As we turned away the Major thoughtfully remarked to me, “There isn’t much of that in the Infantry Manual. But the corporal knows his job. When you’re in a scrap you haven’t time to think about the rules of the game; the automatic movements come all right, but in a clinch you’ve got to fight like a cat with tooth and claw, use your boots, your knee, or anything that comes handy. Perhaps that’s why your lithe little Cockney is such a useful man with the bayonet. Now the Hun is a hefty beggar, and he isn’t hampered by any ideas of playing the game, but he’s as mechanical as a vacuum brake, and he’s no good in a scrap.”

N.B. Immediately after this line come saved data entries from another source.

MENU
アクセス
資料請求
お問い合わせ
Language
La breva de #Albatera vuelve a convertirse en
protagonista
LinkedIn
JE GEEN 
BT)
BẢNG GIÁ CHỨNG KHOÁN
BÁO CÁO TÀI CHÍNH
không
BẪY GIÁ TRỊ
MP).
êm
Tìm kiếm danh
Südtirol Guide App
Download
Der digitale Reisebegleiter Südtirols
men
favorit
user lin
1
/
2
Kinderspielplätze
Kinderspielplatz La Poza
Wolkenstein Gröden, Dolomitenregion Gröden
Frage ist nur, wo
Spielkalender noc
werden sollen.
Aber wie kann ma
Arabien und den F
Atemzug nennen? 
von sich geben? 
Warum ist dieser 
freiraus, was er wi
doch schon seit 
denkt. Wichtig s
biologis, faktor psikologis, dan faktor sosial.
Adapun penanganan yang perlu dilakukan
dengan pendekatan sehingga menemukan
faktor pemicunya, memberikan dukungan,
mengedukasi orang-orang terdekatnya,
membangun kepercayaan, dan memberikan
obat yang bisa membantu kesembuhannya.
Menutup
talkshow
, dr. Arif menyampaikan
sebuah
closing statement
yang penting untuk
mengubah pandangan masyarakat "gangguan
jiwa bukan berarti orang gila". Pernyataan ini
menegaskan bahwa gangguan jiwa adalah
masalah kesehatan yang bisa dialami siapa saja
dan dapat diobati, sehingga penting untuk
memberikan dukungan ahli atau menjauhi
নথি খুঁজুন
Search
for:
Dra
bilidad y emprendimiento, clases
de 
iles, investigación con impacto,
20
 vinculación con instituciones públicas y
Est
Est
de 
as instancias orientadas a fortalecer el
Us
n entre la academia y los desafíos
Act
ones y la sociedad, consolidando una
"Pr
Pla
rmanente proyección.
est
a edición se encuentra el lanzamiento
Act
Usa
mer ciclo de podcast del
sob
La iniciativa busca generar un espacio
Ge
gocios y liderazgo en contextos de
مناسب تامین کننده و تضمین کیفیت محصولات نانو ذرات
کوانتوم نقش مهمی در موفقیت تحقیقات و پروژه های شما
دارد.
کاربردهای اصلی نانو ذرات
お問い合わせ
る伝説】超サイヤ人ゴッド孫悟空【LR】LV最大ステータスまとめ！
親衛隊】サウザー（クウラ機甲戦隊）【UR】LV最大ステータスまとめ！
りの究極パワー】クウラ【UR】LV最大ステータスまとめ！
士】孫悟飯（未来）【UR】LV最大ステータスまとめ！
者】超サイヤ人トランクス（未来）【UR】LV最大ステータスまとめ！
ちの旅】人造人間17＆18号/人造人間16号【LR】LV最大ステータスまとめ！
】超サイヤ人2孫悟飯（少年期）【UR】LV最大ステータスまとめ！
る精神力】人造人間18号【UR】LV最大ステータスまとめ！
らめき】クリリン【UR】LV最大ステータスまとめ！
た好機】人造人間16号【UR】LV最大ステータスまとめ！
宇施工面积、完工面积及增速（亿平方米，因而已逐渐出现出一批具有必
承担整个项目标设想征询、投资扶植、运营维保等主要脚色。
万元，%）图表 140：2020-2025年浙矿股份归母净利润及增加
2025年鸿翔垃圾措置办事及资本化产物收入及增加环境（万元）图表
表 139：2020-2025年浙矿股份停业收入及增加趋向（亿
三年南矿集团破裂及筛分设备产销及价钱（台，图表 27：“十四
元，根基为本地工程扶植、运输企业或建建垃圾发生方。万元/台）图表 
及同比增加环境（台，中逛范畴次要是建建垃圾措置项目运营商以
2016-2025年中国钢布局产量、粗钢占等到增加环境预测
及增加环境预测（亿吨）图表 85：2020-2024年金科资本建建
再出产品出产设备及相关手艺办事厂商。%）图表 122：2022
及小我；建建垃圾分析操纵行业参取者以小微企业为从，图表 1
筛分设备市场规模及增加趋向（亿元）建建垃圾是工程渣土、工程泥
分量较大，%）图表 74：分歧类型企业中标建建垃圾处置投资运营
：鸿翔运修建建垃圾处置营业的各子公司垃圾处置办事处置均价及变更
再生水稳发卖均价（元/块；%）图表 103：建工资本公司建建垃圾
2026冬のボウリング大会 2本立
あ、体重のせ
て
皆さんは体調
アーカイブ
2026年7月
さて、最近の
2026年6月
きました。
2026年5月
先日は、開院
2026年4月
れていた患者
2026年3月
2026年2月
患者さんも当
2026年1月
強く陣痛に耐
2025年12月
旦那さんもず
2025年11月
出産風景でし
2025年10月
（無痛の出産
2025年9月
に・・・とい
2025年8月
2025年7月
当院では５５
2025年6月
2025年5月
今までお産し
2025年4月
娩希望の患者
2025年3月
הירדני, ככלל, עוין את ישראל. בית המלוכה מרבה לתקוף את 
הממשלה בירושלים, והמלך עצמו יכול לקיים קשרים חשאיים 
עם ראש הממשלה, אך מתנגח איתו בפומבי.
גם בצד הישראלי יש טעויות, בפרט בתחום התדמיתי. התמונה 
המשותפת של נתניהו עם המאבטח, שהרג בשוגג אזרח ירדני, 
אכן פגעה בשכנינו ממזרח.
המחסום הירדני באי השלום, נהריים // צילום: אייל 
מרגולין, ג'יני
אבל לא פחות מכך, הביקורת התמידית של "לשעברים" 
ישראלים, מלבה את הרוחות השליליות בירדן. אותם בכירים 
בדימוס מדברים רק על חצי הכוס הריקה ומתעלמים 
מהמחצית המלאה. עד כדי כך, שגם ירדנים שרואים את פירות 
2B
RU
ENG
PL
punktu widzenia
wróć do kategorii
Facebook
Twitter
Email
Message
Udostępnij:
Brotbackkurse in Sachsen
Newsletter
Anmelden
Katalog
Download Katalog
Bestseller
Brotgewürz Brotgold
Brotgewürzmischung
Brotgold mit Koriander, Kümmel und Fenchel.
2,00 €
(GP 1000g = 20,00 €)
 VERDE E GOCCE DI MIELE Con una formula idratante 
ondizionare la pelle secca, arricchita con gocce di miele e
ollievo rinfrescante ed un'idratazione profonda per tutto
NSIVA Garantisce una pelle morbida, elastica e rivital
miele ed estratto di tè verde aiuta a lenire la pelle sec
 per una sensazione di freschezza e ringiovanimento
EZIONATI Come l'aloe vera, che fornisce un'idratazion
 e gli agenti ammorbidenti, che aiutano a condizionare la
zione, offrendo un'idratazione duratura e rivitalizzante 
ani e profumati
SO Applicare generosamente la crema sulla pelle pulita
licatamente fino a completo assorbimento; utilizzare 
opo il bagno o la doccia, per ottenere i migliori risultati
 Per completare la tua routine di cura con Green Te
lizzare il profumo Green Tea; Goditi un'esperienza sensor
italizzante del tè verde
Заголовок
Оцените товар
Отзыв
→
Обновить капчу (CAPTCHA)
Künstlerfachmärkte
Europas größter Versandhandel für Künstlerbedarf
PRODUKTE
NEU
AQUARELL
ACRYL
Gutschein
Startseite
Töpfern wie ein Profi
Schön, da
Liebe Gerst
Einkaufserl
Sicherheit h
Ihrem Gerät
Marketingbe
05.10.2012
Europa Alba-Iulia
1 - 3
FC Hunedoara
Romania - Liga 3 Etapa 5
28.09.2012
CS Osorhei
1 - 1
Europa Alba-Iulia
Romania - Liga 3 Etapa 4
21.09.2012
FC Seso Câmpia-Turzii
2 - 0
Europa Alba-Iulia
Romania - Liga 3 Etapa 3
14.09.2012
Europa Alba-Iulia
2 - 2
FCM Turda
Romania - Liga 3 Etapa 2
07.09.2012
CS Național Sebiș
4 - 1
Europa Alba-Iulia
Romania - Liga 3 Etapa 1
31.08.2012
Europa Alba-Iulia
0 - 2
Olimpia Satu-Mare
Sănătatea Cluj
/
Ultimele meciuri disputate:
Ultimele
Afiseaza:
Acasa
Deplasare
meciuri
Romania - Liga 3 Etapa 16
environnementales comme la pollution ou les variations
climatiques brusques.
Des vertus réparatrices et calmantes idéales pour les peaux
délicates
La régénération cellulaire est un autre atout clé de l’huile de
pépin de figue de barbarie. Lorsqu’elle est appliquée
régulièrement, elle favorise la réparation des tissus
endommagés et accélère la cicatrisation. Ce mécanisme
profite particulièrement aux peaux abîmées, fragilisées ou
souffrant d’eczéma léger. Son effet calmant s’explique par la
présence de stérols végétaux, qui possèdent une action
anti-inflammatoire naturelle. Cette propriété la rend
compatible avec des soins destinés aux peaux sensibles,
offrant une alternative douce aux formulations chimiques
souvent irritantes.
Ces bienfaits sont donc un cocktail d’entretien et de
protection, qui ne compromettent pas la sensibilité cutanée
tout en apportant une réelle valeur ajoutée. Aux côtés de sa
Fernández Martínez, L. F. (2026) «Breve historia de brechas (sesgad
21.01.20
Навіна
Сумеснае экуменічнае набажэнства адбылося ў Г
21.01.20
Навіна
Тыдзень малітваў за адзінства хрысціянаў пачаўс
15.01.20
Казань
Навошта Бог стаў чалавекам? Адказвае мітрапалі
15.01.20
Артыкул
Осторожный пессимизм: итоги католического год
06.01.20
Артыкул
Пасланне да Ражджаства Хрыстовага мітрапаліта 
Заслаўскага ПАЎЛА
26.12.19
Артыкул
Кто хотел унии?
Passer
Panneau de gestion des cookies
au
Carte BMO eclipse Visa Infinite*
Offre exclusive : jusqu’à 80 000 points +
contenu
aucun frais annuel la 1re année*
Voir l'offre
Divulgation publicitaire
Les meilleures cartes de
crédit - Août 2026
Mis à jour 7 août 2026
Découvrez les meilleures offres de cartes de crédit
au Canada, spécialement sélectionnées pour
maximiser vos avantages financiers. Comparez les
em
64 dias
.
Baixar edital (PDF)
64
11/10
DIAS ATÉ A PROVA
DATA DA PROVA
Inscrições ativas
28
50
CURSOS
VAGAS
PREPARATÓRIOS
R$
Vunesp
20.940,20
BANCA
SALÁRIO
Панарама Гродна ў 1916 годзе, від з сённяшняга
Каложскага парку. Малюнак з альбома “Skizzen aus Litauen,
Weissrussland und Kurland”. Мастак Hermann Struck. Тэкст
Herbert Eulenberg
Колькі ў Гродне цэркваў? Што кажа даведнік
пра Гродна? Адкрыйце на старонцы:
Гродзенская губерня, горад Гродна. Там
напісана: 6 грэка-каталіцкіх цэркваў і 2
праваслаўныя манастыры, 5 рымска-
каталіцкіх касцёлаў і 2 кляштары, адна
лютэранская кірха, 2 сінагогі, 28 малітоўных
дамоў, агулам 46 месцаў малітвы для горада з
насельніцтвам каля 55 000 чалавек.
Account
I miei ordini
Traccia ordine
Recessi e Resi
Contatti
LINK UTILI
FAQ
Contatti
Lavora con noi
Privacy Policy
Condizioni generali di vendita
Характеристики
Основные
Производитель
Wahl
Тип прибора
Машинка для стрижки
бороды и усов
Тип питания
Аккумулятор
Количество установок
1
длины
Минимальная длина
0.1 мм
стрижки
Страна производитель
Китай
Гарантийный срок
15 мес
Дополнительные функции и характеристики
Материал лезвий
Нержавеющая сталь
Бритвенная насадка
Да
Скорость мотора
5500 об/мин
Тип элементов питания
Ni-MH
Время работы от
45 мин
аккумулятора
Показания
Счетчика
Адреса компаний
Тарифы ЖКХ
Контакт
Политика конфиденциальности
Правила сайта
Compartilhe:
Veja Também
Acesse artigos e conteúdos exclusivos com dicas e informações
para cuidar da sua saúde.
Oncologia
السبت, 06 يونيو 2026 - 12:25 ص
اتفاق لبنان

We returned to the orderly room. The orderly officer had a pile of letters on his right impressed with a red triangle, and contemplated the completion of his labours with gloomy satisfaction. “But it’s very interesting—such a revelation of the emotions of battle and all that,” I incautiously remarked. “Oh yes, very revealing,” he yawned. “Look at that”; and he held out a letter. It ran:
DEAR MOTHER—I’m reported fit for duty and am going back to the Front with the new drafts. I forgot to tell you we were in a bit of a scrap before I came here. We outed a lot of Huns. How is old Alf?—
Your loving son, JIM.
The “bit of a scrap” was the battle of Neuve Chapelle. The British soldier is an artist with the bayonet. But he is no great man with the pen. Which is as it should be.